The math just don't math.

Especially so if you are in the South East or London

Remember that probably includes flats.
I would have guessed 300k is average

Ours is (according to zoopla) above that now, a bit. And I consider it very very average. (nicer houser, rougher area).

We sit just above average salary too. But only last 2 years. We are just a bit above average. And that's how it feel in reality.
 
Last edited:
Why would you expect to drop into the average house with 25% deposit though

Something occurred to me at lunch whilst watering the allotment.

Has the average house not in effect gone up in regards whats average.
A high % of the housing when I grew up seemed to be terraces. Now I know they built way more flats so thats goign to make comparison hard
But 2 up 2 down was a good proportion of the houses that people lived in all their lives. Now it seems thats a starter home, or even less in many peoples eyes.

So whilst housing has gone up in price, I think expectations have as well.

My dad grew up in a 3 up two down, (3rd bedroom literally was a box room), along with his three brothers!
 
Average has always been a terrible measure. Median is far more better. Also, you need to normalise for various factors.

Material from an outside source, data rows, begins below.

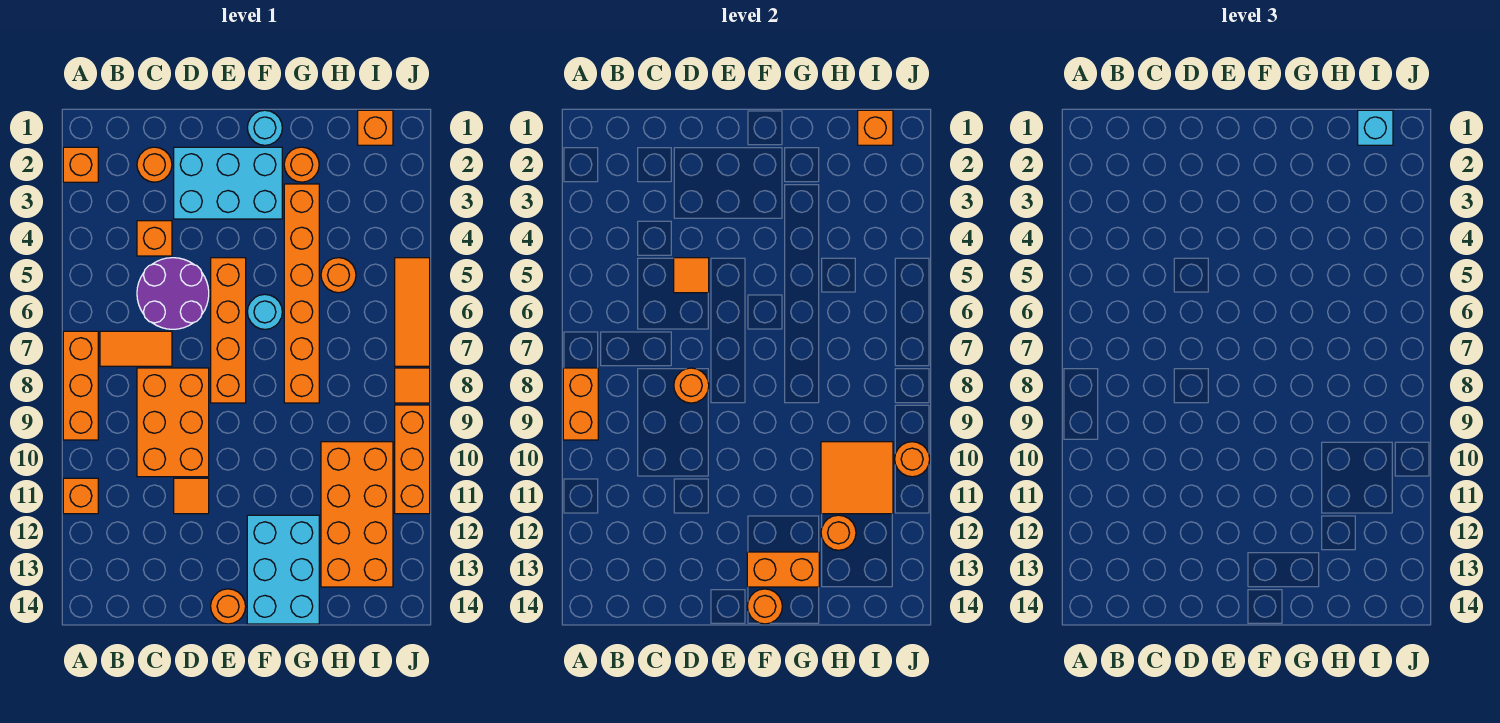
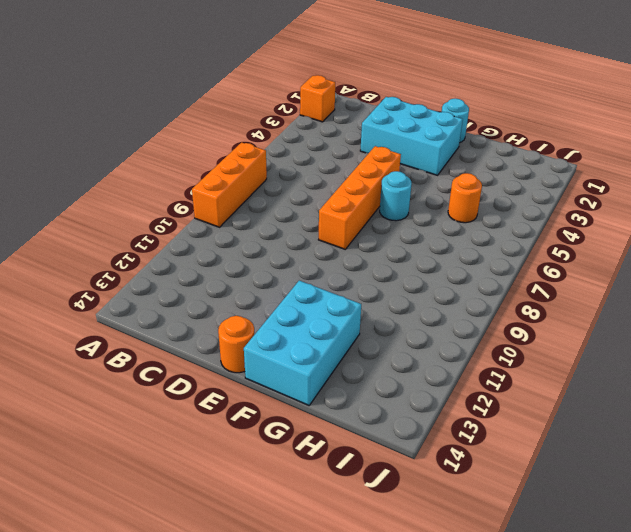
none -> orange 1x1 brick [63,478,98,514]
none -> orange 1x2 tile [100,331,172,366]
none -> orange 1x1 round brick [137,147,172,182]
none -> orange 1x1 brick [137,221,172,256]

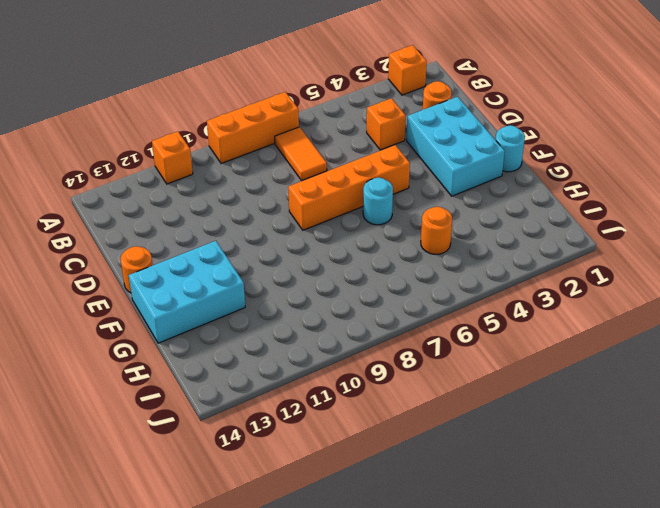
none -> purple 2x2 round brick [137,258,209,329]
none -> orange 2x3 brick [137,368,209,477]
none -> orange 1x1 tile [174,478,209,514]
none -> orange 1x1 round brick [284,147,319,182]

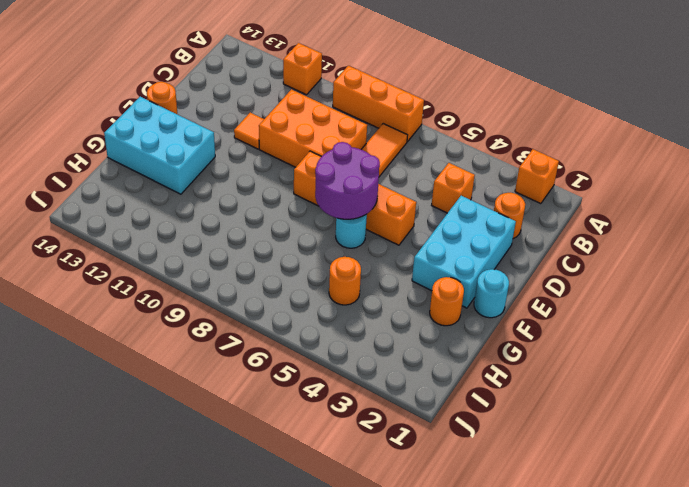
purple 2x2 round brick [315,142,380,219] -> purple 2x2 round brick moved to [137,258,209,329]
none -> orange 1x6 brick [284,184,319,403]
none -> orange 2x4 brick [321,442,393,587]
none -> orange 1x1 brick [358,110,393,145]
none -> orange 1x3 tile [395,258,430,366]

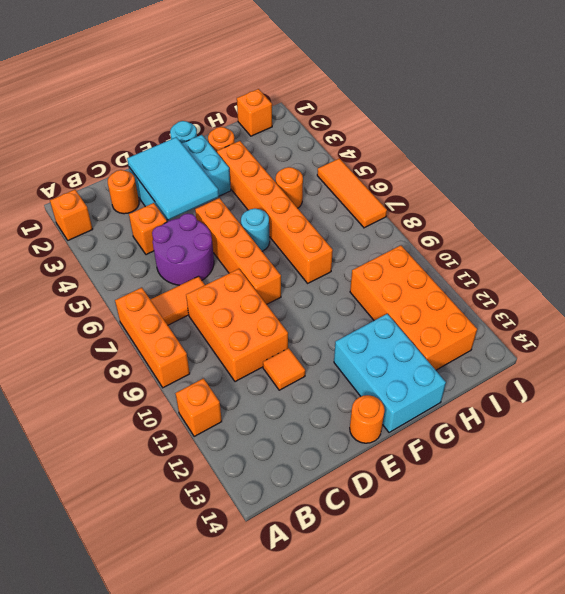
cyan 2x3 tile [127,137,219,220] -> none
none -> orange 1x1 tile [395,368,430,403]
none -> orange 1x3 brick [395,405,430,514]
none -> orange 1x2 brick [563,368,598,440]
none -> orange 1x1 tile [674,258,709,293]

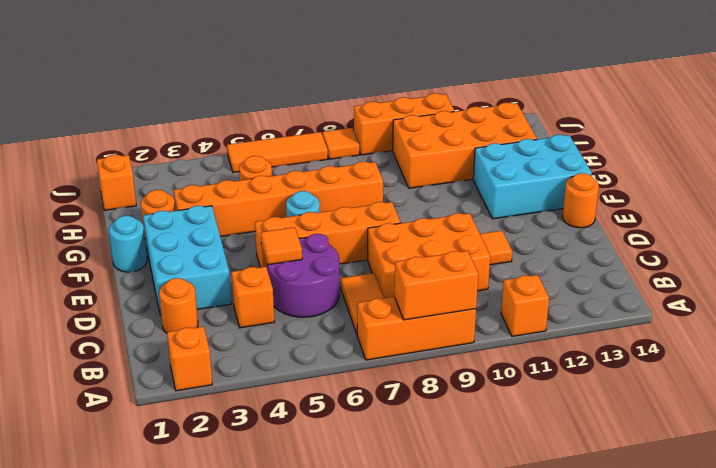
none -> orange 1x1 round brick [674,368,709,403]
none -> orange 1x2 brick [747,552,819,587]
none -> orange 1x1 round brick [747,589,782,624]
none -> orange 2x2 tile [821,442,893,514]

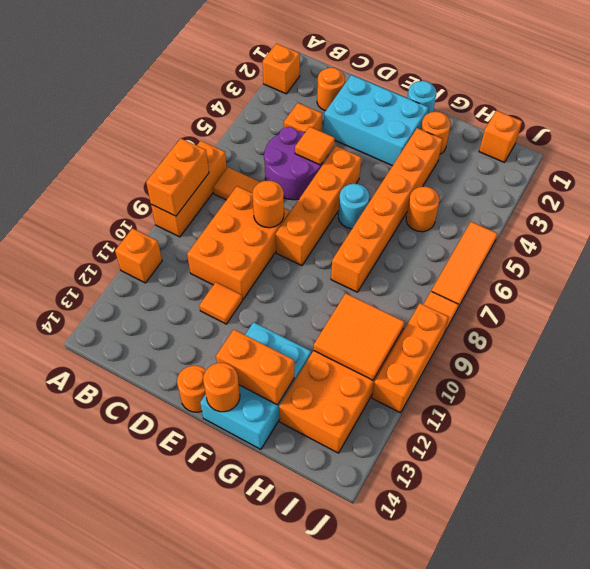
none -> orange 1x1 round brick [821,515,856,550]
none -> orange 1x1 brick [858,110,893,145]
none -> orange 1x1 round brick [895,442,930,477]
none -> cyan 1x1 brick [1358,110,1393,145]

This goes against the grain though for OCUK who can only cope with headline mouth frothing figures.
 
Last edited:
It is but it is a separate problem from being able to afford mortgage payments.

Well, not really. It all rolls into one.

As house prices are so silly and now 10x the average salary, bigger mortgages need to be taken out for even the most humblest/average of homes. This means insterest rate rises hit massively more hard than they would before, and realistically, the BoE if already at the maximum of whet they can do without causing massive problems.
 
Average has always been a terrible measure. Median is far more better. Also, you need to normalise for various factors.

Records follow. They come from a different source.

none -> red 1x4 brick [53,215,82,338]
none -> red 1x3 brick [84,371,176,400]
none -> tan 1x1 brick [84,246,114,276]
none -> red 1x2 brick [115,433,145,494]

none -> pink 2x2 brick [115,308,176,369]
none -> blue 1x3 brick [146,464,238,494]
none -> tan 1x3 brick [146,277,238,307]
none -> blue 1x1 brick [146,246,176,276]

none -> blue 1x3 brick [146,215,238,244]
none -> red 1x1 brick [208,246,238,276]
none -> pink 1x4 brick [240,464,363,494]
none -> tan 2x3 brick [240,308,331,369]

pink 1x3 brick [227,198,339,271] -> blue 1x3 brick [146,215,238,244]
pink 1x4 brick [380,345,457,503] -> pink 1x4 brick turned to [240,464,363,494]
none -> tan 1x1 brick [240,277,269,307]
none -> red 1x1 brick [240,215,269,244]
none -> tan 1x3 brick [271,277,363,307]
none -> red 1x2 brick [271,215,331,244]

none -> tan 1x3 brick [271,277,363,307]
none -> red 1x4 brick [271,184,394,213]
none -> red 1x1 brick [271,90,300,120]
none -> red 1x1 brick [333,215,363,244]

This goes against the grain though for OCUK who can only cope with headline mouth frothing figures.

8 always assume headline figures are mean average. Where proper stats stuff usually explicitly states median.

Median would bring it down lower due to mega mansions

Why would you expect to drop into the average house with 25% deposit though

Something occurred to me at lunch whilst watering the allotment.

Has the average house not in effect gone up in regards whats average.
A high % of the housing when I grew up seemed to be terraces. Now I know they built way more flats so thats goign to make comparison hard
But 2 up 2 down was a good proportion of the houses that people lived in all their lives. Now it seems thats a starter home, or even less in many peoples eyes.

So whilst housing has gone up in price, I think expectations have as well.

My dad grew up in a 3 up two down, (3rd bedroom literally was a box room), along with his three brothers!

One aspect (it was in our case) is that as house values have gone up, and moving costs and stress is ridiculous, plus stamp duty skipping the ghetto house is appealing.

I dunno what my personal cut off would be. Maybe 2 years more renting to get a house a "tier" higher?
 
Last edited:
Average has always been a terrible measure. Median is far more better. Also, you need to normalise for various factors.

This goes against the grain though for OCUK who can only cope with headline mouth frothing figures.

Yes I know and agree

I guess my point was, many of the people I assume are complaining of having to pay £500k for a 3 bed semi would maybe have been in a 2 bed terrace before.
I think yet again we are assuming the changes that happened during the boomer years when the big housebuilding carried on were here to stay.

When i think of building near me its nearly all 3 bed semi as a minimum. They were more unusual and "higher than average" if you go back not that far.
 
It's not that they should, it's just that they are. As a probably not very good analogy (I'm tired today after too late a night) but civilians shouldn't be killed in a war, but they are even when they aren't being targetted and it's called collateral damage.
This isn't a case of random bombs though that can't be controlled. The policy makers could change things, to target the inflation control more proportionally across the whole population. It is willful ignorance that they aren't doing that, rather than not being able to.